Exercise objective
The result is the exact lines from the one containing "index pip: (340, 391)" through the final line of the entries; leave out the pictures.

Data
——

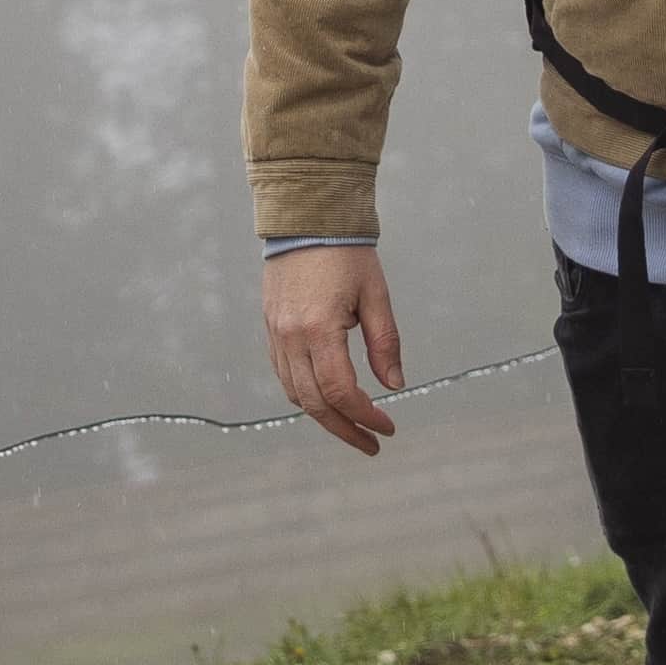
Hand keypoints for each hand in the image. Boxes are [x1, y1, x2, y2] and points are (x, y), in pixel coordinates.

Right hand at [264, 245, 404, 455]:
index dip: (365, 415)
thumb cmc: (346, 253)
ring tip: (353, 428)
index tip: (388, 427)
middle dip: (345, 429)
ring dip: (324, 417)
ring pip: (295, 394)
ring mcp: (275, 335)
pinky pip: (285, 375)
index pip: (340, 391)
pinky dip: (305, 395)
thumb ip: (385, 343)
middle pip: (314, 403)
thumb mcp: (376, 296)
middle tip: (372, 444)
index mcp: (318, 329)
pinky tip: (328, 401)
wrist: (306, 220)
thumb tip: (395, 385)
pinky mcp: (271, 330)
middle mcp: (290, 337)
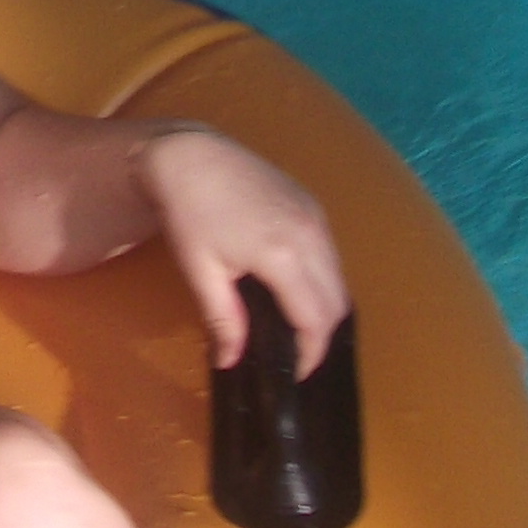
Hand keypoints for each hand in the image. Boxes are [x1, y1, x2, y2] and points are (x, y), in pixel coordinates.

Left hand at [130, 125, 349, 372]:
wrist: (189, 154)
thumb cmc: (189, 213)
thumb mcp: (200, 271)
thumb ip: (223, 319)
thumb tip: (231, 362)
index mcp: (283, 256)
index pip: (315, 319)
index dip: (311, 353)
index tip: (296, 373)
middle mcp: (311, 236)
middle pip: (337, 303)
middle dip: (322, 335)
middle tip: (296, 355)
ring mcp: (316, 217)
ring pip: (339, 279)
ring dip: (326, 308)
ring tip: (296, 328)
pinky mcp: (313, 205)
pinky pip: (331, 256)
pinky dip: (324, 281)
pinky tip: (296, 291)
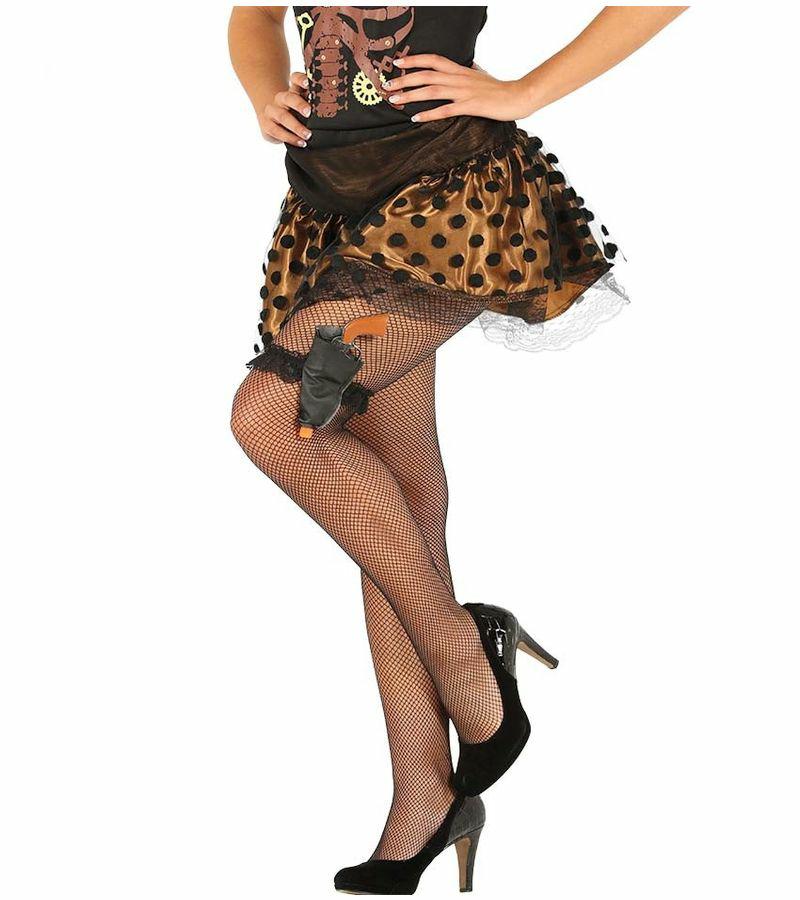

——

Exercise response
index pip: (340, 391)
pinky dip: (305, 395)
thumb ip: (385, 343)
middle pip: (314, 403)
thumb mcp: (376, 296)
middle tip: (372, 444)
index mcp: (318, 329)
pinky tip: (328, 401)
wrist: (306, 220)
thumb tip: (395, 385)
pinky mcp: (271, 330)
middle mcp: (290, 337)
Hand keypoints for each hand in the image. Boxes are [x1, y1, x2, y2] and points are (x, y), in pixel coordinates.

Left hand at [130, 125, 349, 372]:
wrist: (189, 154)
thumb cmc: (189, 213)
thumb mcp: (200, 271)
thumb ip: (223, 319)
thumb tip: (231, 362)
index mcp: (283, 256)
index pip: (315, 319)
index dip: (311, 353)
index tip: (296, 373)
middle mcp: (311, 236)
middle pip: (337, 303)
middle dip: (322, 335)
middle tip: (296, 355)
ring mcp: (316, 217)
ring pip: (339, 279)
ring dip: (326, 308)
ring tip: (296, 328)
pinky mcp: (313, 205)
pinky pip: (331, 256)
pinky dip: (324, 281)
pinky tip: (296, 291)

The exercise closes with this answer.